The Masa program was such a success that she decided to make aliya and, in June 2011, said “au revoir” to her family in Ontario and moved to Israel as an immigrant, settling in Tel Aviv. The plan was to teach Ashtanga yoga and although she was qualified, she took further courses at Mishkan Hayoga in Tel Aviv. She is also a traditional Thai massage therapist and felt that with these two qualifications she would be able to work and support herself once she became known.
“I tried to build up my clientele by teaching on the Tel Aviv beach and I advertised everywhere – Internet sites, Esra magazine and Tel Aviv publications.”
Gradually, the idea of creating a studio in Tel Aviv to teach yoga in English began to become more and more attractive. The dream, not yet realized, is to eventually offer not just yoga but a holistic wellness center, where, among other offerings like massage and beauty treatments, yoga will be taught in many languages.
“You hear Russian, French, English and Spanish all the time and there would be no shortage of immigrants who could teach in all these languages,” she says. And she adds, only half-jokingly, “Hebrew is probably the least-spoken language in Tel Aviv these days.”
For the time being she is building up clientele and experience, trying to do all the research necessary to start her center.
“Any business venture is a risk, but I’m looking into it with my eyes wide open,” she says.
Until the yoga studio is established she had to find work to support herself, and soon after arriving she had a serendipitous meeting with Roy Ben-Shlomo, a South-African born English butler who runs a cleaning service, and became one of his star cleaners.
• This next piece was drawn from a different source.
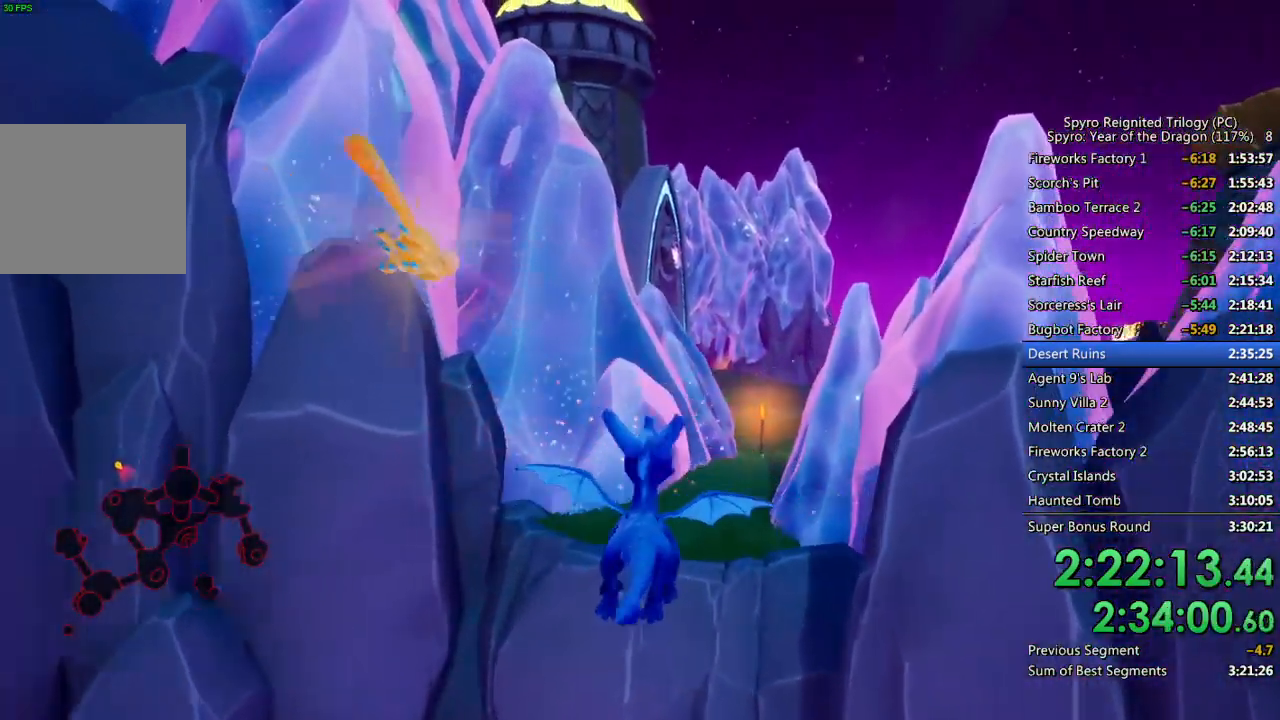
{"buttons": [], "left_stick": "up", "right_stick": "center", "events": []}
“I’m not ashamed to say that I do it,” she says. “It suits me because of the flexible hours and it gives me time to focus on building up my business. Until I get to the point that all I do is yoga, I’ll carry on cleaning. Everybody has to do something they don’t like in order to get ahead.”
Knowing that it is a temporary arrangement makes it easier, and eventually she and Ben-Shlomo want to build a professional arrangement.
“He wants to offer personalized yoga to his clients – in fact, be a go-to address for whatever a client needs,” she says.
Later this year, Adler will be giving yoga workshops at the Jacob’s Ladder Festival, which takes place on December 13 and 14 at Lake Kinneret. She also takes classes at Beit Hahayal where she teaches yoga to soldiers in what she describes as “bad Hebrew.”
“It doesn’t really matter what language you teach in, as one can always get across what you want to convey by demonstrating,” she says.
“My main concern is to keep people safe. A good teacher will do everything not to hurt herself and, more importantly, her pupils.”
She is also aware that not everyone can achieve the physical contortions necessary to do certain positions in yoga – like the lotus position.
“I’m constantly making sure that my students won’t injure themselves,” she says. “If it hurts, I teach a modification which is simpler.”
When she first came to Israel she was far from being committed.
“I felt sure I didn’t belong here,” she says.
The whole Masa experience, as well as meeting her Israeli boyfriend on a hike in the Negev, changed all that, and today she feels strongly that Israel is her home.